19 comments on “Episode 224: Passive Aggression and Mormonism”

  1. HuskySouth Reply

    I’m probably going to show my ignorance here as a non-Mormon, but I’ve always wondered why ex-Mormons or the evangelicals don’t hijack conference. I mean, can you imagine when they ask for the sustaining vote not only do they raise their hand to vote no, but they start chanting “Hell No, Monsons got to go!!, Hell No, Monsons got to go!!” I can only imagine it would put quite a damper on conference. Maybe you all can educate me on why this doesn’t happen.

    • 2snappy Reply

      the reason is that you can only get tickets to conference through select sources such as bishops and stake presidents. As such it is mostly filled with mormons who wouldn’t do that.

        • hetaira Reply

          I don’t know if you’ll see this since I’m adding it so late, but there is something that always jumps out at me as a never-Mormon when I watch Conference (well, some of Conference). It’s this little gem of passive-aggression and mind-control: when there is a “vote” it’s worded something like this; “All in favor of (blah blah blah) signify. All opposed, IF ANY, signify.” Hm, that “if any” seems to work pretty well on the crowd, too.

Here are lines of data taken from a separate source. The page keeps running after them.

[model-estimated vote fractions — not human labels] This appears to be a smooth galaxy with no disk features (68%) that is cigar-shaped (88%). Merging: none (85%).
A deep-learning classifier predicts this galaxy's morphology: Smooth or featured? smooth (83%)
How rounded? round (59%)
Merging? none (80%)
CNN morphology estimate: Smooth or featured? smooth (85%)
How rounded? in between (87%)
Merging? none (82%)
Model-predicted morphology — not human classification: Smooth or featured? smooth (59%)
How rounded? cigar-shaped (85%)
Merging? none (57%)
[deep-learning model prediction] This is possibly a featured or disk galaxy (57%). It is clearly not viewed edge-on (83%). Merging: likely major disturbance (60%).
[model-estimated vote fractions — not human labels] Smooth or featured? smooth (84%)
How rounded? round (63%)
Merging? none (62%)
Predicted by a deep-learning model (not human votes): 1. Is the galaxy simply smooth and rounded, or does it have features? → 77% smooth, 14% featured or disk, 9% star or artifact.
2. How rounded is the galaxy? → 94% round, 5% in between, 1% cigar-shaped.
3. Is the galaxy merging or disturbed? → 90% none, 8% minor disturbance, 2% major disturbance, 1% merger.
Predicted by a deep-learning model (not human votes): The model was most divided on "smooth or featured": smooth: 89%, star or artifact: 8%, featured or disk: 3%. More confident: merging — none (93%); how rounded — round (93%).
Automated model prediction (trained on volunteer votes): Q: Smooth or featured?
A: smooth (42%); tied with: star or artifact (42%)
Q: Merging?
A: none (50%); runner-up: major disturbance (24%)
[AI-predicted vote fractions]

        • john j conroy Reply

          in my opinion i dont think the lds church shoid be havojg tp give tickets yp be going to General conferance.this supposenly is suppoose to be for thr whole world .i do not believe jesus woild do tha

  2. Brian Reply

    If I sign up for the facebook group, will it notify my friends? Can I make it not do that?

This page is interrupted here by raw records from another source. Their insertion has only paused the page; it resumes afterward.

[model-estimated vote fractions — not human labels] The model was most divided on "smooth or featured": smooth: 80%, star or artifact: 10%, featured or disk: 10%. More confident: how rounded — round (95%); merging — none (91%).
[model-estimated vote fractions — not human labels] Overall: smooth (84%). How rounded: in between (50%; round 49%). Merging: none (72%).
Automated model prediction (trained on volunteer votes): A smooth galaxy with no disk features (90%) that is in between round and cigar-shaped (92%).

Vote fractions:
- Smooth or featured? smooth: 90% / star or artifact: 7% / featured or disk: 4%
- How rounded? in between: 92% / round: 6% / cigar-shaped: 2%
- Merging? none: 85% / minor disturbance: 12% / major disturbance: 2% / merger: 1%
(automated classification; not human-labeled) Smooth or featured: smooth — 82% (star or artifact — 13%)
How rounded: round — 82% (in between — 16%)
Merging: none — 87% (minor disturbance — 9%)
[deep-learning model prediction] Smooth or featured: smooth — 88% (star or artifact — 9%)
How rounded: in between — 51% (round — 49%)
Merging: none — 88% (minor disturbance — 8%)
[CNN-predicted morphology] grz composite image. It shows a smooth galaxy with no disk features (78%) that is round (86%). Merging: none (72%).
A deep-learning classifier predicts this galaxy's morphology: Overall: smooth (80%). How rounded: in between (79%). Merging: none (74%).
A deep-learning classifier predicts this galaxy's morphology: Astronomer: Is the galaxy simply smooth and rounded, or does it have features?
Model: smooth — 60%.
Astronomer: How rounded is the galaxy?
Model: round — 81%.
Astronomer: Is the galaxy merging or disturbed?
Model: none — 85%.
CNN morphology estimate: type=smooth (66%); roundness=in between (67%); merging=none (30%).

    • Megan von Ackermann Reply

      The VIP lounge is a secret group. You can see the privacy settings here:

      http://www.facebook.com/help/220336891328465

      You will need to ask to join yourself rather than have someone else add you.

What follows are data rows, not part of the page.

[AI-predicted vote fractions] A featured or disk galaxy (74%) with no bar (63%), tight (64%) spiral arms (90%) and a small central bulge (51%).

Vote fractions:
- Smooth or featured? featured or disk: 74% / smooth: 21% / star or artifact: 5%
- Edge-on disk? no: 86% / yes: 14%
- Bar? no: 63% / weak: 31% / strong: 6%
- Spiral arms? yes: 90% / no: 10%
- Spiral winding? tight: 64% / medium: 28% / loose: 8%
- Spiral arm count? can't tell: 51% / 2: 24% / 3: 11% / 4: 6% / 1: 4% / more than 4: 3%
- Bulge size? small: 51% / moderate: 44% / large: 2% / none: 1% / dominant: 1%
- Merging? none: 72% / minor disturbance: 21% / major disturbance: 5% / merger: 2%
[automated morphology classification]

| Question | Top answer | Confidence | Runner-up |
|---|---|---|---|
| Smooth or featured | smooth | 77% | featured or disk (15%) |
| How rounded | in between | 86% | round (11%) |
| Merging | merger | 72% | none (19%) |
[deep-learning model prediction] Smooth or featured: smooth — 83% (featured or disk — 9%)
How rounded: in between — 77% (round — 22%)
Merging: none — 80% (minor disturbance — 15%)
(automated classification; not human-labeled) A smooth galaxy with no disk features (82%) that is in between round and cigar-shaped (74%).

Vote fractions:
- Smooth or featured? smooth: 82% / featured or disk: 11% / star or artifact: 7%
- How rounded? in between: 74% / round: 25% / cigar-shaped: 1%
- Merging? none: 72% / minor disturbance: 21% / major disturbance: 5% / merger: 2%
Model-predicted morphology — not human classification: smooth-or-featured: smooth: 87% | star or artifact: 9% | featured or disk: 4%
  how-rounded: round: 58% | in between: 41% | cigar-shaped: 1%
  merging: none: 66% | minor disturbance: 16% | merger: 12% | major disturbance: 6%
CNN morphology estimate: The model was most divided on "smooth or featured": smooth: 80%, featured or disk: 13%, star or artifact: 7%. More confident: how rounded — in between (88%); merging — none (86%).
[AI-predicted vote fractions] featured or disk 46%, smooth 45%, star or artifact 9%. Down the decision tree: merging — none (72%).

      It’s a great group with a lot of good discussions and support.

      Oh – and if you don’t want to deal with Mike’s lack of passive aggression, just block him :).

  3. jeff maybee Reply

    As an ex jehovahs witness , mormonism is waaaaay weirder. jehovahs witness isnt really all that weird , just christianity in its most basic form. The temple, and extra books that do weird things like make one a god . JWs have none of this and just use the bible, like arianism , there is only one god and jesus aint him. He is a subordinate of jehovah god or elohim. and no, jehovah is not jesus

  4. JT Reply

    I was staying at a Marriott Hotel two weeks ago.
    When I punched in my choice from the porn selection
    the following message came up.

    This selection does not qualify for the Marriott
    Friends and FAMILY discount and will be itemized
    separately on your bill.

    To continue press: 6-6-6-O-R-F-S-&-H-G

  5. W D Reply

    I’ve been out of the church so long I completely forgot about how much a problem this is. In fact I thought and communicated the same way, so never recognized it as a problem.

    I loved Lindsay’s examples about the way mormon women will talk to each other or how they express disapproval. Hearing those examples turned my stomach reminding me of the double talk and duplicitous language and behavior.

    I remember seeing ‘directness’ at church as an active mormon as approaching insubordination or arrogance. Don’t think I’d fit in anymore with this culture even if I wanted to.

  6. Margie Williams Reply

    This reminded me of my last day at church. I was a Primary teacher with a huge sense of duty but I knew I had to leave. After 30+ years of passive aggression training, this is how I told them I left: “I’m going to be away for a few months so I can’t teach anymore”. I handed over my manual to the primary president walked out of the building for the last time and cried all the way home. I refer to leaving as having “the stick removed from my butt” and I am less prone to passive aggressive behaviour.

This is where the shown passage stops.